Da cozinha para o banheiro. Urinou, enquanto lavava as mãos ficou olhando aqueles olhos vermelhos no espelho. Vermelhos de cansaço e do choro mal contido. Tentou distrair-se tirando cravos do rosto, mas não achava cravos. Aparou ou pelos das narinas, fez a barba, tudo sem qualquer pressa. Não passaria o gel após barbear, o ardor o faria despertar ainda mais.

A janela do apartamento sempre aberta o recebeu para olhar a rua deserta e molhada da chuva melancólica que ainda caia. Mais um cigarro enquanto observava as gotas prateadas pela luz do poste empoçarem-se entre os paralelepípedos. Ao longe apenas um ou outro latido, até os cães de guarda se recolhem em noites molhadas.

Depois de jogar a bituca fora, pôs-se a observar a entediante dança da água. Talvez aquilo funcionasse como contar carneirinhos e ali ficou, tentando hipnotizar-se por algum tempo. Escorado no batente da janela viu a chuva cessar e continuava desperto, mas agora sentia cansaço nas pernas.

Ligou o computador, leu os sites de notícias, abriu as caixas de correspondências que já sabia vazias, somente alguns spnas devidamente apagados sem serem lidos. Tentou algum jogo que o divertisse, mas, àquela hora, todos lhe pareceram imbecis.

Só ele e as muriçocas acordados. Nem o apito enervante do vigia da rua se fazia ouvir.

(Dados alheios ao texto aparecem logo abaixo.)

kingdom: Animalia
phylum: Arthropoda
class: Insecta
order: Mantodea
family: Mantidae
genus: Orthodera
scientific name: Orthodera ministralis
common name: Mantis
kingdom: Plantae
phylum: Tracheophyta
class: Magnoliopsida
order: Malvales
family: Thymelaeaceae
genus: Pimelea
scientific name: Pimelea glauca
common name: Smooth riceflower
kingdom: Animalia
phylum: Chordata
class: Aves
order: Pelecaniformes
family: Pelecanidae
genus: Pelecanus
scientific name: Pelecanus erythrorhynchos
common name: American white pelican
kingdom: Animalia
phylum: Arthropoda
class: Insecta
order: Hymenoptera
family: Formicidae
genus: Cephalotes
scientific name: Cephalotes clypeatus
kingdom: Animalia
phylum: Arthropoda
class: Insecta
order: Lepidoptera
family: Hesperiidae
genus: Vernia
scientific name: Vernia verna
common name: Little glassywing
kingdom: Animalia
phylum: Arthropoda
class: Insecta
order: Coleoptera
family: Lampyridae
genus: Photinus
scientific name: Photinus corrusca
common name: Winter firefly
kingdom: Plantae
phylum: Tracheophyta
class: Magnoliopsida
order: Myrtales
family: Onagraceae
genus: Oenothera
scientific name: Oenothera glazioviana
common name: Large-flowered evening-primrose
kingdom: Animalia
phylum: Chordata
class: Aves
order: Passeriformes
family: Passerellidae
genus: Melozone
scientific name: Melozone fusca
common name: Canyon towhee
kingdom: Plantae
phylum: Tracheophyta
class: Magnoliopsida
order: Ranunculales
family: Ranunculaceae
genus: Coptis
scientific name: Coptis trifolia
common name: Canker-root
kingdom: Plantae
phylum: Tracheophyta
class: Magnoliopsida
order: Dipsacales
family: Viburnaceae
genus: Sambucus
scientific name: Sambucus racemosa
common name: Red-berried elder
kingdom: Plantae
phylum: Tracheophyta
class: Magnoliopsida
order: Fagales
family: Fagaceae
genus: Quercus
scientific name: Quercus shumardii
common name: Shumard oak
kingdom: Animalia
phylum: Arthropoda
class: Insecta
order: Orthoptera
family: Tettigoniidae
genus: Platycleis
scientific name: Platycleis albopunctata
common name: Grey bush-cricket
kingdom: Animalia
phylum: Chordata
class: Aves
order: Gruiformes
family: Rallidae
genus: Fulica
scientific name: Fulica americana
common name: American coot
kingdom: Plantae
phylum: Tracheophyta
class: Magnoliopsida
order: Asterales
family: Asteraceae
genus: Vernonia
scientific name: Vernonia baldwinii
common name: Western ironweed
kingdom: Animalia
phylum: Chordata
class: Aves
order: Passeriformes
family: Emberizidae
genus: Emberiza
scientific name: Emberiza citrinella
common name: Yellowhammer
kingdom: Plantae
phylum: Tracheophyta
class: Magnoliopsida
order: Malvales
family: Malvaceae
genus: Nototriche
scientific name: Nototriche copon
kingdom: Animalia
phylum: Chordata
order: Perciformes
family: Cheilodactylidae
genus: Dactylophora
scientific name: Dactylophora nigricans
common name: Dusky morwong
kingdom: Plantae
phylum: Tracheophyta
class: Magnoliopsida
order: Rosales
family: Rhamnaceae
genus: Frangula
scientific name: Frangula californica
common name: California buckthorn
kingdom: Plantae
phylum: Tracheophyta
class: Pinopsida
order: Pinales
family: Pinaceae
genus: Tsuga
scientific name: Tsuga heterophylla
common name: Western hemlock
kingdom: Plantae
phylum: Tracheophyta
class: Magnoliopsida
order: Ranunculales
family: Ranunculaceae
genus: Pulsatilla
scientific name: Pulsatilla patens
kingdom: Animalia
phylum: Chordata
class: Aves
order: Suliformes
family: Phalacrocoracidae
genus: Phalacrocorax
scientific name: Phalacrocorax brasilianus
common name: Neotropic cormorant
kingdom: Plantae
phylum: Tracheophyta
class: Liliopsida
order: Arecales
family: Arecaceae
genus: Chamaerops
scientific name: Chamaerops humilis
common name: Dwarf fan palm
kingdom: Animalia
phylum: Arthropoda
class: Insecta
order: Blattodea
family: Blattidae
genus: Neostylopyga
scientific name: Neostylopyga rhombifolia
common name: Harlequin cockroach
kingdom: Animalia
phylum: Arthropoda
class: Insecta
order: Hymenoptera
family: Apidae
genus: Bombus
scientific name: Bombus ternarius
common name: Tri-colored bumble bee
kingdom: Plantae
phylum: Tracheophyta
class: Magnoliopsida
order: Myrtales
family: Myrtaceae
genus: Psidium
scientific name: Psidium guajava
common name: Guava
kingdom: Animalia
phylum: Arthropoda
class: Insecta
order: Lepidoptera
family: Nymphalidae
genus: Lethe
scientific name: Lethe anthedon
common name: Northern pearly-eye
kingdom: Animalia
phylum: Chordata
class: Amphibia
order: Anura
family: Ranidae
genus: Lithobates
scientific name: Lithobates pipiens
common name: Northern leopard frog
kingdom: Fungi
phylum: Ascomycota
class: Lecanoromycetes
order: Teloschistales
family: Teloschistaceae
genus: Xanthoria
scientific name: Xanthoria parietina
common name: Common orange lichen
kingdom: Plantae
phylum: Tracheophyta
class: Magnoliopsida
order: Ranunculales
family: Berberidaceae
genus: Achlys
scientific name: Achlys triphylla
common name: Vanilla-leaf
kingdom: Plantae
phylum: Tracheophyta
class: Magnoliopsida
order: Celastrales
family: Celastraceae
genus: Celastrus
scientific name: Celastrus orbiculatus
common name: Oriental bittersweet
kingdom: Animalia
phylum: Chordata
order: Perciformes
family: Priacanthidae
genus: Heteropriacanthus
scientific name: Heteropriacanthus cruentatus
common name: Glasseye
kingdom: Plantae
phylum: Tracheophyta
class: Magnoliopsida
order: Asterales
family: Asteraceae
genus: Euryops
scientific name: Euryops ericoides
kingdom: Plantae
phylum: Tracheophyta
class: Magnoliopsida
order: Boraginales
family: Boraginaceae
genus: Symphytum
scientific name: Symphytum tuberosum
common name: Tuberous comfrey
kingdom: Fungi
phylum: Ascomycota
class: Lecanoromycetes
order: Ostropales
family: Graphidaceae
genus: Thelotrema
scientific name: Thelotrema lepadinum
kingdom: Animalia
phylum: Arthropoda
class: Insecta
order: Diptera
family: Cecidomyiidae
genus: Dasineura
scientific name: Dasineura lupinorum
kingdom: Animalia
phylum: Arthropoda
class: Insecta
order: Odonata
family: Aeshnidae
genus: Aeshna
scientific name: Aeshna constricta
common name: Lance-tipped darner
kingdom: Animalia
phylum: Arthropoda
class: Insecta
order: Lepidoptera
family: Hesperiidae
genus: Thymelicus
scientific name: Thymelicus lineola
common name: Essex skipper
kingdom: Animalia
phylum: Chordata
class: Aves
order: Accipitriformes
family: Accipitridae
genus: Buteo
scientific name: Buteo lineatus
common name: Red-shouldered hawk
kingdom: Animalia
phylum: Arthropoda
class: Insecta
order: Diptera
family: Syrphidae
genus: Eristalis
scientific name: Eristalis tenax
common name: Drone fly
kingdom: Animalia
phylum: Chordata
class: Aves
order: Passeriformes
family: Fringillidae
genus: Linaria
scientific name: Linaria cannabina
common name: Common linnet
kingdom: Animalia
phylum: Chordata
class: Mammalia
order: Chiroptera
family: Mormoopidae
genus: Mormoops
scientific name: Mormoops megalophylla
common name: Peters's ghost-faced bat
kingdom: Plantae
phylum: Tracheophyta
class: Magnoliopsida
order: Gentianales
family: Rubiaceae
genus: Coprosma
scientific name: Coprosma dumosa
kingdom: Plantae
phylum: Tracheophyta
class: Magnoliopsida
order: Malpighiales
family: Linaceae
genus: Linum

Percebeu que a sala já iluminava-se das cores do dia. Arrependeu-se de não ter tomado aquele cafezinho à noite com medo que a cafeína lhe tirasse o sono. No fundo sabia que o que não lhe deixaria dormir, como nas duas noites anteriores, seriam as lembranças de Gilda.

Seu estoicismo não poderia mais resistir. Seu peito comportava-se como uma panela de pressão que tinha a válvula entupida e a pressão interna encontrava-se perigosamente alta.

Rendeu-se ao que deveria ter-se rendido havia três dias. Em poucas linhas escreveu toda a sua dor e saudade num e-mail para ela. Imediatamente após enviar a correspondência eletrônica sentiu um enorme alívio e o sono veio com o peso de uma bigorna.